§ What the task requires
Rename "Recorded value" to "Logged reading" everywhere in the entries, keeping every other word unchanged. Reproduce the entries without the pictures.

Collected data:
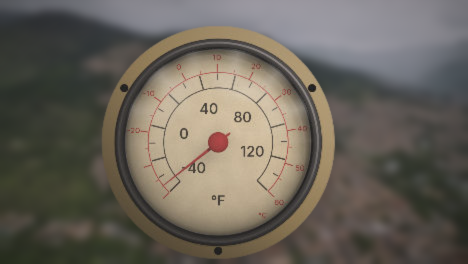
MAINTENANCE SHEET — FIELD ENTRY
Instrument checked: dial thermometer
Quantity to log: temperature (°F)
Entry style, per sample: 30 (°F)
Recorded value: -35 (°F)
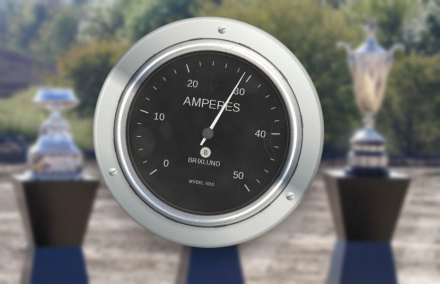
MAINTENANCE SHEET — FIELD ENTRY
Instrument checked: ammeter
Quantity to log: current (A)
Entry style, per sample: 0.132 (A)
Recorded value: 29 (A)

§ Solution
MAINTENANCE SHEET — FIELD ENTRY
Instrument checked: dial thermometer
Quantity to log: temperature (°F)
Entry style, per sample: 30 (°F)
Logged reading: -35 (°F)
MAINTENANCE SHEET — FIELD ENTRY
Instrument checked: ammeter
Quantity to log: current (A)
Entry style, per sample: 0.132 (A)
Logged reading: 29 (A)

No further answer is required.